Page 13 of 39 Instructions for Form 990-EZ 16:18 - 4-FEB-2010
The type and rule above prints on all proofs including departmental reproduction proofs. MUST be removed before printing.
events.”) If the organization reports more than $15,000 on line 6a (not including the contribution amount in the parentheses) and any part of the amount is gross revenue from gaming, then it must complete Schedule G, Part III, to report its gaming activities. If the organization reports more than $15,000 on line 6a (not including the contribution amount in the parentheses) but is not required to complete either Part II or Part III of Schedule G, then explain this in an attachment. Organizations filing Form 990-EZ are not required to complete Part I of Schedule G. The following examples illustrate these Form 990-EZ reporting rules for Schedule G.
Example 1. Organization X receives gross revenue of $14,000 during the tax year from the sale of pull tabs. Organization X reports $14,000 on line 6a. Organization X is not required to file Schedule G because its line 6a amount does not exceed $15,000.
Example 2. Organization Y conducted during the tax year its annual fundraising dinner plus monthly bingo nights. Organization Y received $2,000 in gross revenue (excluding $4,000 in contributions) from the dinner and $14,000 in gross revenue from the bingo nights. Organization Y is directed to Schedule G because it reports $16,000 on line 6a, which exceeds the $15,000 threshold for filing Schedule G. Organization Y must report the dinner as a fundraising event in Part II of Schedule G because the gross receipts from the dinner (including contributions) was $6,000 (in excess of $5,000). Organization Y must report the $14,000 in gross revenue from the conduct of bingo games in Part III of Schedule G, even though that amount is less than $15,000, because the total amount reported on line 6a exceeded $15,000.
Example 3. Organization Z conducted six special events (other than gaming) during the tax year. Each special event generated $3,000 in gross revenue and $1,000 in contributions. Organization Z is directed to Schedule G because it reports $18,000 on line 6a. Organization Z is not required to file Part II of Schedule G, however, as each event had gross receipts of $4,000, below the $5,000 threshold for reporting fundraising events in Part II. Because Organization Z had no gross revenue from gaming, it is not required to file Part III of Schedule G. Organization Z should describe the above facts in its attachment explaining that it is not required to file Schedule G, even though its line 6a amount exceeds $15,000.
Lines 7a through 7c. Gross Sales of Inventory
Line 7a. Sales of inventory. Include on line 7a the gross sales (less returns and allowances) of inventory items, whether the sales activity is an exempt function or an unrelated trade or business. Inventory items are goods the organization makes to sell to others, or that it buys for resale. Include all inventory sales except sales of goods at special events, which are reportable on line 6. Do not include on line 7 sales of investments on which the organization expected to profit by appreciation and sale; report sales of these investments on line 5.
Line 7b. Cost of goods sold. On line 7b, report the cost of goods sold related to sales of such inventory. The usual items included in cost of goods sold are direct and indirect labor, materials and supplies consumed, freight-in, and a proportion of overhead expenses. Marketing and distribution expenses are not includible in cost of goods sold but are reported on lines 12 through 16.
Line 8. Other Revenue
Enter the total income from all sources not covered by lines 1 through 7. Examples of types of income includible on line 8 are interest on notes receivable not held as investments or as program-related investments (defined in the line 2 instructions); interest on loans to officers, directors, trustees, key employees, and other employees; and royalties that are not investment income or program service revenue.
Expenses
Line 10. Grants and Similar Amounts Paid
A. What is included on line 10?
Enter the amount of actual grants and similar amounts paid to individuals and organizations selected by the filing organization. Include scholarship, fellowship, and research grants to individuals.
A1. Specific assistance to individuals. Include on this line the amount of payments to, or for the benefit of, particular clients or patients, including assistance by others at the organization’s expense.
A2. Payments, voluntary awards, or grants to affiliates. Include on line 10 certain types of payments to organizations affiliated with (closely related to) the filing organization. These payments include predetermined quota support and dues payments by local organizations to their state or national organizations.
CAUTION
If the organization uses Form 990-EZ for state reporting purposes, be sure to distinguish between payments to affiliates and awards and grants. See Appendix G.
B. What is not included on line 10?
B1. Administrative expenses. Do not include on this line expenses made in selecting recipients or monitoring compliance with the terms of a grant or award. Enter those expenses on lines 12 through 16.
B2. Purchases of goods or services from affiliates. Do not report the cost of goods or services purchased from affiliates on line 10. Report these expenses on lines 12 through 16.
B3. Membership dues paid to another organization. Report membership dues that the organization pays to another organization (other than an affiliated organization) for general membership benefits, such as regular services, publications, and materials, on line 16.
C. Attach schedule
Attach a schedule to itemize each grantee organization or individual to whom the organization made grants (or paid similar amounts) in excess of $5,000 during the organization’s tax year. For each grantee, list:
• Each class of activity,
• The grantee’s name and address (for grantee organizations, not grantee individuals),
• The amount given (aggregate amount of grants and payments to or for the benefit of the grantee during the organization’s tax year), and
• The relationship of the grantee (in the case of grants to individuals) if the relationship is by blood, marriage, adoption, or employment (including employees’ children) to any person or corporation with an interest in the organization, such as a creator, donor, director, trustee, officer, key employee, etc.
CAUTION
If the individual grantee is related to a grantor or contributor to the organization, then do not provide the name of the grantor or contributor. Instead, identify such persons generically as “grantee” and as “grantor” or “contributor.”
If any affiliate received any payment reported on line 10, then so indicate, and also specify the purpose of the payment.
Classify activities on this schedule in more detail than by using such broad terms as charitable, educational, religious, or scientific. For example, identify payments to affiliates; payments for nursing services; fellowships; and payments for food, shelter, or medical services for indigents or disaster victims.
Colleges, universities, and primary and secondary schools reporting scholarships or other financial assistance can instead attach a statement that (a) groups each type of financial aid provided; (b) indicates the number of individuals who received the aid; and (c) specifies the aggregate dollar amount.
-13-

------------------------------------------------

# Prompt:
The required result is a verbatim copy of all the entries.

# Written answer:
Page 13 of 39 Instructions for Form 990-EZ 16:18 - 4-FEB-2010
The type and rule above prints on all proofs including departmental reproduction proofs. MUST be removed before printing.
events.”) If the organization reports more than $15,000 on line 6a (not including the contribution amount in the parentheses) and any part of the amount is gross revenue from gaming, then it must complete Schedule G, Part III, to report its gaming activities. If the organization reports more than $15,000 on line 6a (not including the contribution amount in the parentheses) but is not required to complete either Part II or Part III of Schedule G, then explain this in an attachment. Organizations filing Form 990-EZ are not required to complete Part I of Schedule G. The following examples illustrate these Form 990-EZ reporting rules for Schedule G.
Example 1. Organization X receives gross revenue of $14,000 during the tax year from the sale of pull tabs. Organization X reports $14,000 on line 6a. Organization X is not required to file Schedule G because its line 6a amount does not exceed $15,000.
Example 2. Organization Y conducted during the tax year its annual fundraising dinner plus monthly bingo nights. Organization Y received $2,000 in gross revenue (excluding $4,000 in contributions) from the dinner and $14,000 in gross revenue from the bingo nights. Organization Y is directed to Schedule G because it reports $16,000 on line 6a, which exceeds the $15,000 threshold for filing Schedule G. Organization Y must report the dinner as a fundraising event in Part II of Schedule G because the gross receipts from the dinner (including contributions) was $6,000 (in excess of $5,000). Organization Y must report the $14,000 in gross revenue from the conduct of bingo games in Part III of Schedule G, even though that amount is less than $15,000, because the total amount reported on line 6a exceeded $15,000.
Example 3. Organization Z conducted six special events (other than gaming) during the tax year. Each special event generated $3,000 in gross revenue and $1,000 in contributions. Organization Z is directed to Schedule G because it reports $18,000 on line 6a. Organization Z is not required to file Part II of Schedule G, however, as each event had gross receipts of $4,000, below the $5,000 threshold for reporting fundraising events in Part II. Because Organization Z had no gross revenue from gaming, it is not required to file Part III of Schedule G. Organization Z should describe the above facts in its attachment explaining that it is not required to file Schedule G, even though its line 6a amount exceeds $15,000.
Lines 7a through 7c. Gross Sales of Inventory
Line 7a. Sales of inventory. Include on line 7a the gross sales (less returns and allowances) of inventory items, whether the sales activity is an exempt function or an unrelated trade or business. Inventory items are goods the organization makes to sell to others, or that it buys for resale. Include all inventory sales except sales of goods at special events, which are reportable on line 6. Do not include on line 7 sales of investments on which the organization expected to profit by appreciation and sale; report sales of these investments on line 5.
Line 7b. Cost of goods sold. On line 7b, report the cost of goods sold related to sales of such inventory. The usual items included in cost of goods sold are direct and indirect labor, materials and supplies consumed, freight-in, and a proportion of overhead expenses. Marketing and distribution expenses are not includible in cost of goods sold but are reported on lines 12 through 16.
Line 8. Other Revenue
Enter the total income from all sources not covered by lines 1 through 7. Examples of types of income includible on line 8 are interest on notes receivable not held as investments or as program-related investments (defined in the line 2 instructions); interest on loans to officers, directors, trustees, key employees, and other employees; and royalties that are not investment income or program service revenue.
Expenses
Line 10. Grants and Similar Amounts Paid
A. What is included on line 10?
Enter the amount of actual grants and similar amounts paid to individuals and organizations selected by the filing organization. Include scholarship, fellowship, and research grants to individuals.
A1. Specific assistance to individuals. Include on this line the amount of payments to, or for the benefit of, particular clients or patients, including assistance by others at the organization’s expense.
A2. Payments, voluntary awards, or grants to affiliates. Include on line 10 certain types of payments to organizations affiliated with (closely related to) the filing organization. These payments include predetermined quota support and dues payments by local organizations to their state or national organizations.
CAUTION
If the organization uses Form 990-EZ for state reporting purposes, be sure to distinguish between payments to affiliates and awards and grants. See Appendix G.
B. What is not included on line 10?
B1. Administrative expenses. Do not include on this line expenses made in selecting recipients or monitoring compliance with the terms of a grant or award. Enter those expenses on lines 12 through 16.
B2. Purchases of goods or services from affiliates. Do not report the cost of goods or services purchased from affiliates on line 10. Report these expenses on lines 12 through 16.
B3. Membership dues paid to another organization. Report membership dues that the organization pays to another organization (other than an affiliated organization) for general membership benefits, such as regular services, publications, and materials, on line 16.
C. Attach schedule
Attach a schedule to itemize each grantee organization or individual to whom the organization made grants (or paid similar amounts) in excess of $5,000 during the organization’s tax year. For each grantee, list:
• Each class of activity,
• The grantee’s name and address (for grantee organizations, not grantee individuals),
• The amount given (aggregate amount of grants and payments to or for the benefit of the grantee during the organization’s tax year), and
• The relationship of the grantee (in the case of grants to individuals) if the relationship is by blood, marriage, adoption, or employment (including employees’ children) to any person or corporation with an interest in the organization, such as a creator, donor, director, trustee, officer, key employee, etc.
CAUTION
If the individual grantee is related to a grantor or contributor to the organization, then do not provide the name of the grantor or contributor. Instead, identify such persons generically as “grantee” and as “grantor” or “contributor.”
If any affiliate received any payment reported on line 10, then so indicate, and also specify the purpose of the payment.
Classify activities on this schedule in more detail than by using such broad terms as charitable, educational, religious, or scientific. For example, identify payments to affiliates; payments for nursing services; fellowships; and payments for food, shelter, or medical services for indigents or disaster victims.
Colleges, universities, and primary and secondary schools reporting scholarships or other financial assistance can instead attach a statement that (a) groups each type of financial aid provided; (b) indicates the number of individuals who received the aid; and (c) specifies the aggregate dollar amount.
-13-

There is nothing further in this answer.